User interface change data
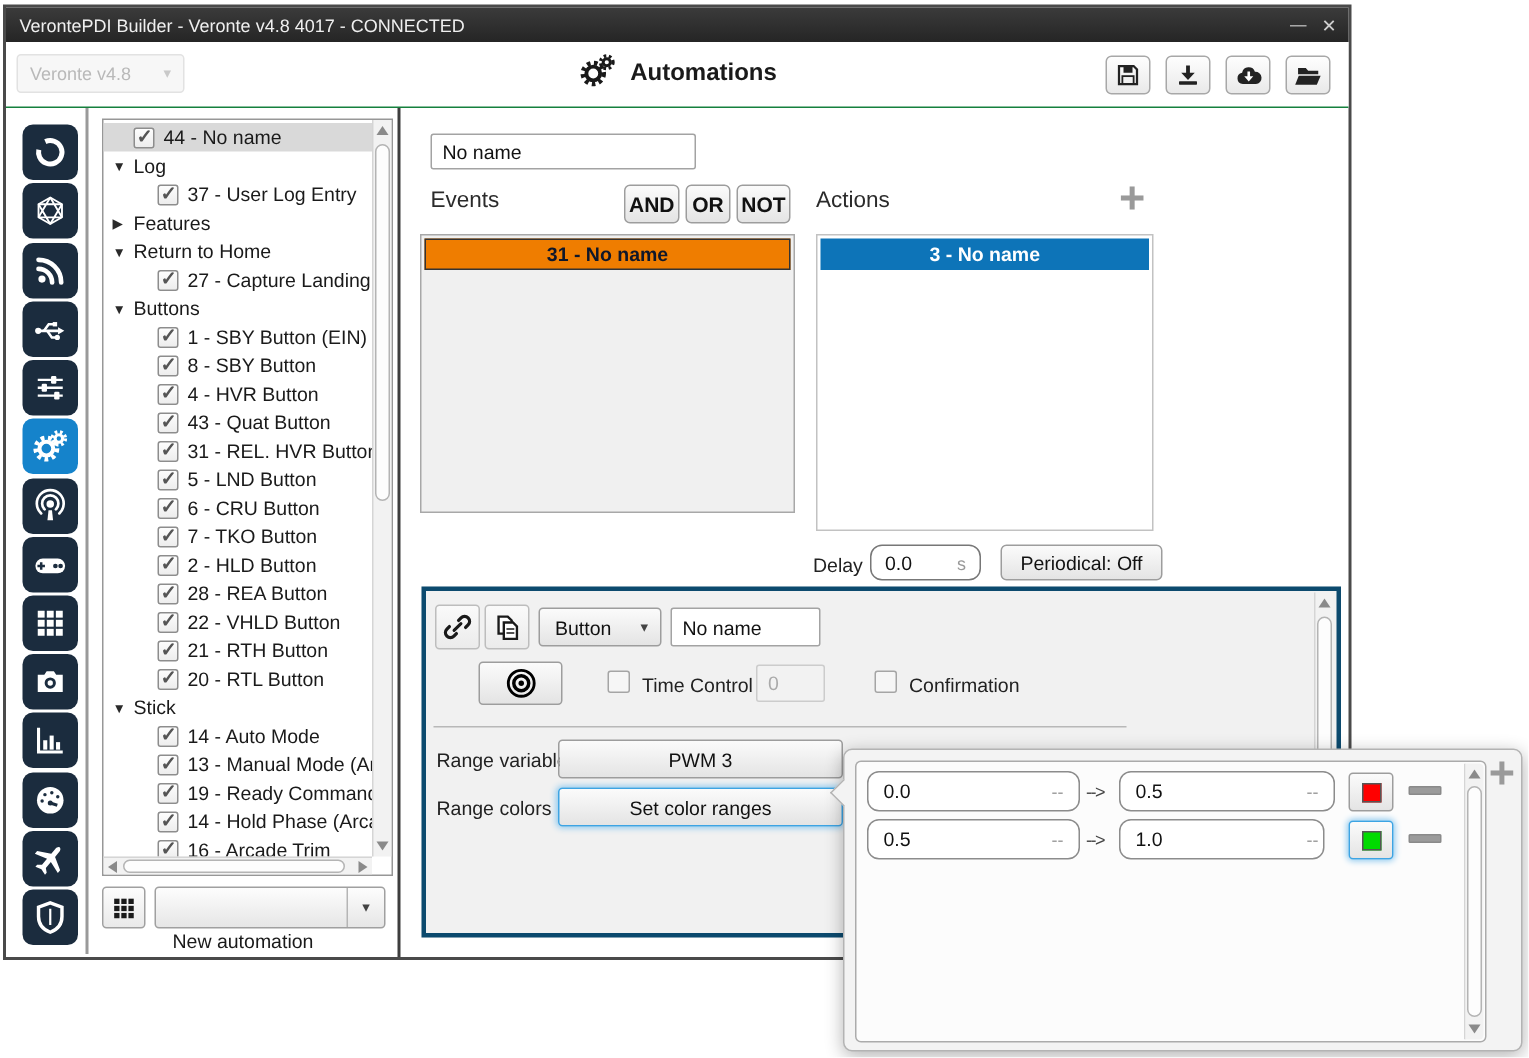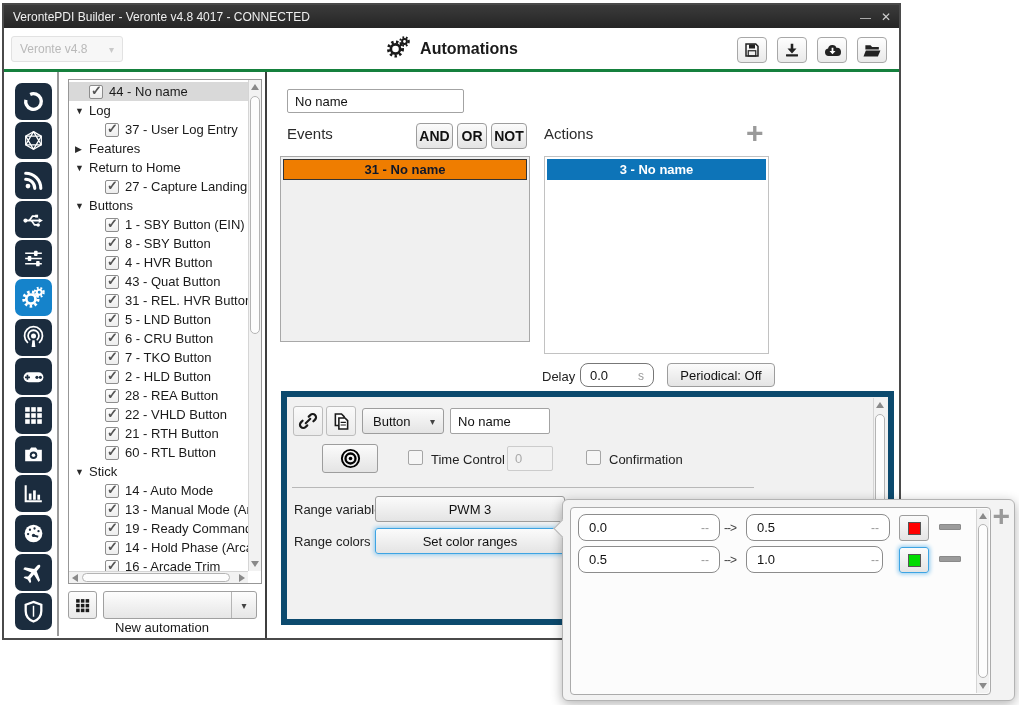--- a/index.html
+++ b/index.html
@@ -9,21 +9,21 @@
   
   .window { position:absolute; left:2px; top:3px; width:899px; height:637px; background:#fff;
             border:2px solid #4a4a4a; }
   .titlebar { position:absolute; left:0; top:0; right:0; height:23px;
               background:linear-gradient(#3b3b3b,#252525); color:#efefef; font-size:12px;
               display:flex; align-items:center; padding-left:9px; }
   .tb-btns { position:absolute; right:8px; top:0; height:23px; display:flex; gap:10px; align-items:center; color:#cfcfcf; }
   .tb-btns span { cursor:default; font-size:14px; line-height:14px; }
 
   
-  .header { position:absolute; left:0; top:23px; right:0; height:44px; background:#fff; border-bottom:3px solid #15803d;text-align:right; }
+  .header { position:absolute; left:0; top:23px; right:0; height:44px; background:#fff; border-bottom:1px solid #15803d;text-align:right; }
   .device-select { position:absolute; left:7px; top:8px; width:112px; height:26px; background:#f7f7f7;
                    border:1px solid #e2e2e2; border-radius:3px; color:#b9b9b9; font-size:12px;
                    display:flex; align-items:center; padding:0 8px; }
   .device-select .dd-arr { margin-left:auto; font-size:10px; color:#c9c9c9; }
   .app-title { position:absolute; left:0; right:0; top:6px; height:30px; display:flex; align-items:center; justify-content:center; gap:8px; }
   .app-title .ttl { font-size:16px; font-weight:bold; color:#1a1a1a; }
   .hdr-tools { position:absolute; right:12px; top:9px; display:flex; gap:10px; }
   .tool-btn { width:30px; height:26px; border:1px solid #a8a8a8; border-radius:4px;
               background:linear-gradient(#fefefe,#e9e9e9); display:flex; align-items:center; justify-content:center; }
 
@@ -88,21 +88,21 @@
 
   .delay-label { position:absolute; left:538px; top:364px; font-size:13px; color:#222; }
   .delay-input { position:absolute; left:576px; top:358px; width:74px; height:24px; border:1px solid #777; border-radius:8px;
                  font-size:13px; padding:0 16px 0 9px; color:#111; background:#fff; font-family:"Liberation Sans",sans-serif; }
   .delay-unit { position:absolute; left:634px; top:364px; font-size:12px; color:#999; }
   .period-btn { position:absolute; left:663px; top:358px; width:108px; height:24px; border:1px solid #9d9d9d; border-radius:4px;
                 background:linear-gradient(#fbfbfb,#e4e4e4); font-size:13px; color:#111;
                 display:flex; align-items:center; justify-content:center; }
 
   
-  .editor { position:absolute; left:277px; top:386px; width:613px; height:234px; background:#f1f1f1; border:6px solid #0c4a6e; }
+  .editor { position:absolute; left:277px; top:386px; width:613px; height:234px; background:#f1f1f1; border:3px solid #0c4a6e; }
   .icon-btn30 { position:absolute; width:30px; height:30px; border:1px solid #bdbdbd; border-radius:3px;
                 background:linear-gradient(#fafafa,#ebebeb); display:flex; align-items:center; justify-content:center; }
   .type-dd { position:absolute; left:75px; top:11px; width:82px; height:26px; border:1px solid #9d9d9d; border-radius:3px;
              background:linear-gradient(#fbfbfb,#e4e4e4); font-size:13px; color:#111; display:flex; align-items:center; }
   .type-dd .lbl { padding-left:10px; }
   .type-dd .dd-arr { margin-left:auto; padding-right:8px; font-size:10px; color:#444; }
   .ed-name-input { position:absolute; left:163px; top:11px; width:100px; height:26px; border:1px solid #a3a3a3; border-radius:2px;
                    font-size:13px; padding:0 7px; color:#111; background:#fff; font-family:"Liberation Sans",sans-serif; }
   .ed-label { position:absolute; font-size:13px; color:#222; }
   .iconpick-btn { position:absolute; left:35px; top:47px; width:56px; height:29px; border:1px solid #9d9d9d; border-radius:3px;
@@ -414,21 +414,21 @@
         <div class="trow lvl2">
             <span class="cb">
               <span class="ck">✓</span>
             </span>
             <span>21 - RTH Button</span>
           </div>
         <div class="trow lvl2">
             <span class="cb">
               <span class="ck">✓</span>
             </span>
-            <span>60 - RTL Button</span>
+            <span>20 - RTL Button</span>
           </div>
         <div class="trow grp">
             <span class="arr">▼</span>
             <span>Stick</span>
           </div>
         <div class="trow lvl2">
             <span class="cb">
               <span class="ck">✓</span>
             </span>
             <span>14 - Auto Mode</span>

*TRY IT*.
Tell how many lines of the data above hold the string "label". Give only the number.

*TASK SOLUTION*.
2